Presumption in English evidence law

The presumption of regularity is a presumption that forms part of the law of evidence of England and Wales. It also plays a role in some other countries.

It is expressed by the maxim of law omnia praesumuntur rite et solemniter esse acta donec probetur in contrarium, (lit. 'Everything is presumed right and solemn about this act until proven to the contrary'); which may be shortened to omnia praesumuntur rite et solemniter esse acta (lit. 'everything is presumed right and solemn about this act') or omnia praesumuntur rite esse acta (lit. 'Everything is presumed right about this act').

==Official actions==
Where it has been proved that an "official act" has been done, it will be presumed, until the contrary is proved, that the said act "complied with any necessary formalities" and that the person who did it was "duly appointed".

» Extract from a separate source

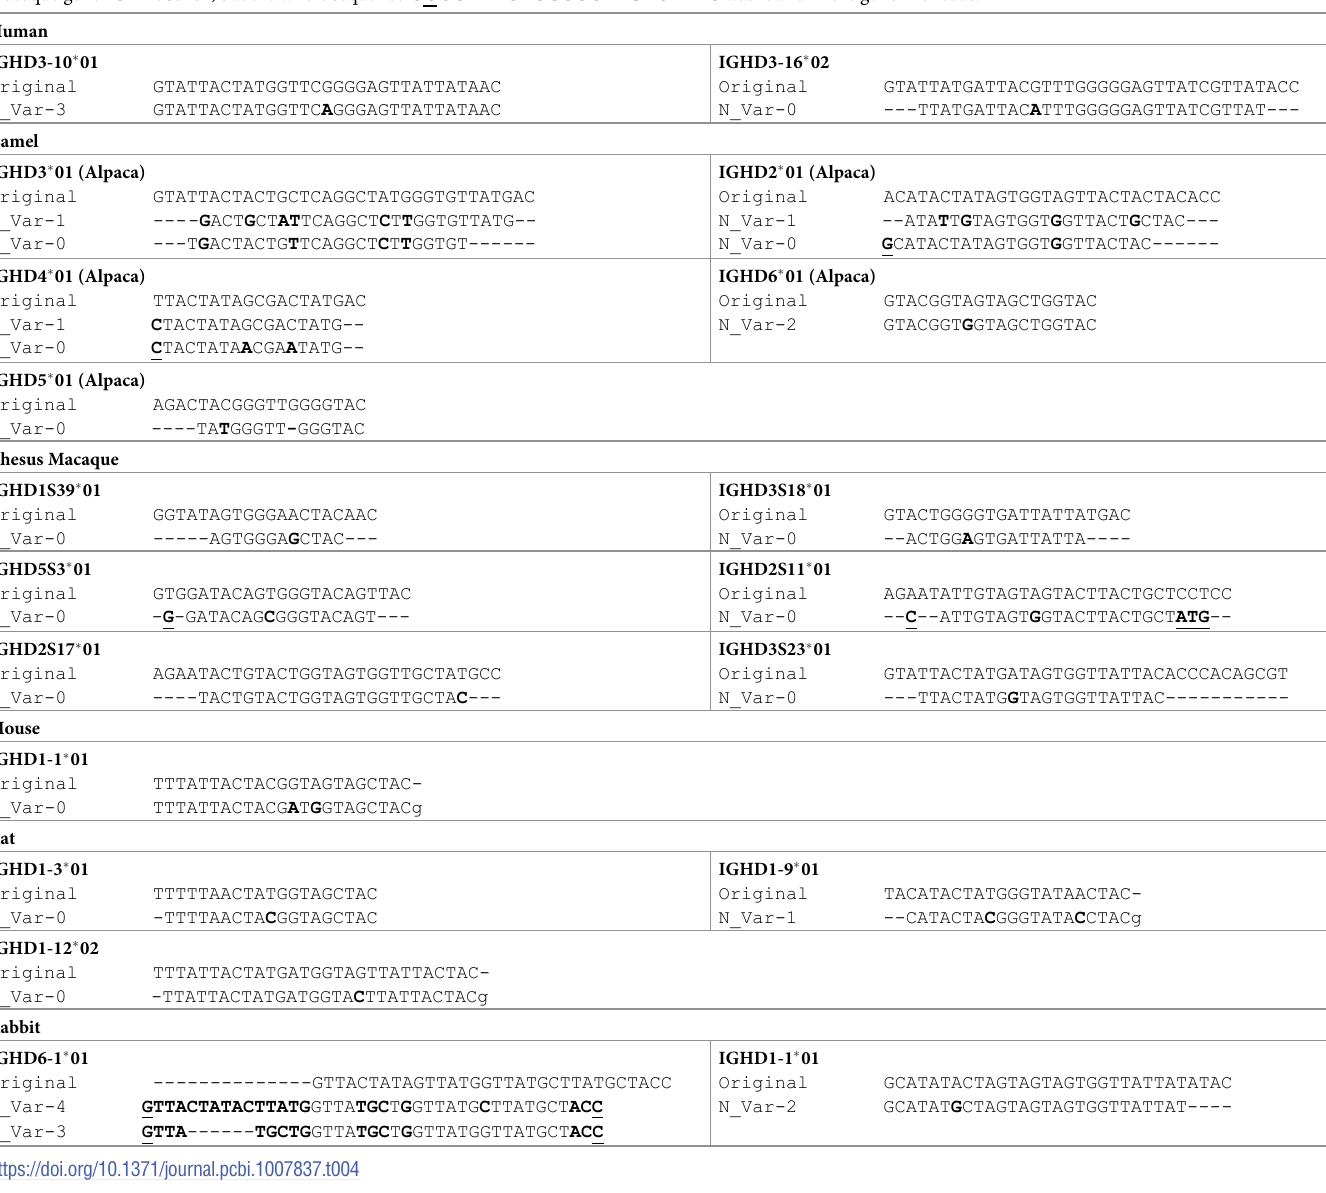
Table 4. Novel variations of D genes validated using genomic data from human, camel, rhesus macaque, mouse, rat, and rabbit datasets. “Original” refers to the sequence in the IMGT database. In three of the inferred sequences, there is an extra nucleotide at the end that was not found in the genomic reads, e.g., the novel variation inferred from mice datasets TTTATTACTACG A T G GTAGCTACg is only present as TTTATTACTACG A T G GTAGCTAC in the genomic reads. Other polymorphisms that were found using genomic validation of the inferred genes are underlined. For example, GATACAG C GGGTACAGT was inferred by MINING-D as a variant of the macaque gene IGHD5S3 � 01, but the whole sequence G G GGATACAG C GGGTACAGTTAC was found in the genomic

This is a presumption of law.

The following cases are relevant to this presumption:

- R v Gordon (1789) 1 Leach 515, (1789) 1 East PC 315
- R v Jones (1806) 31 St Tr 251, (1806) 2 Camp 131
- R v Verelst (1813) 3 Camp 432
- R v Catesby (1824) 2 B & C 814, (1824) 4 Dow & Ry KB 434, (1824) 2 Dow & Ry MC 278
- R v Rees (1834) 6 C & P 606
- R v Murphy (1837) 8 C & P 297
- R v Townsend (1841) C & Mar 178
- R v Newton (1843) 1 C & K 469
- R v Manwaring (1856) 26 LJMC 10, (1856) Dears & B 132, (1856) 7 Cox 192
- R v Cresswell (1876) 1 QBD 446, (1876) 33 LT 760, (1876) 40 JP 536, (1876) 13 Cox 126
- R v Stewart (1876) 13 Cox 296
- R v Roberts (1878) 14 Cox 101, (1878) 42 JP 630, (1878) 38 LT 690, CCR
- Gibbins v Skinner [1951] 2 K.B. 379, [1951] 1 All E.R. 1049, [1951] 1 T.L.R. 1159, (1951) 115 J.P. 360, 49 L.G.R. 713
- Campbell v Wallsend Shipway and Engineering Co Ltd [1977] Crim LR 351, DC
- Dillon v R [1982] AC 484, [1982] 2 WLR 538, [1982] 1 All ER 1017, 74 Cr App R 274, [1982] Crim LR 438, PC
- Gage v Jones [1983] RTR 508, DC
- Kynaston v Director of Public Prosecutions, 87 Cr App R 200, DC

==Business transactions==
Where it has been proved that "necessary business transactions" have been carried out, it will be presumed, until the contrary is proved, that the said transactions were carried out in the order (if any) that they are required to be carried out. See Eaglehill Ltd v J Needham (Builders) Ltd [1973] AC 992, HL.

==Mechanical contraptions==
Where it has been proved that a "mechanical device" is normally in "good working order", it will be presumed, until the contrary is proved, that it was in good working order on any relevant occasion. See Tingle Jacobs & Co v Kennedy [1964] 1 WLR 638, CA

== In the United States ==

In the United States, the presumption of regularity is a principle of deference that narrows judicial scrutiny over executive decisions. It applies to "a subset of factual disputes about administrative motivations and internal processes".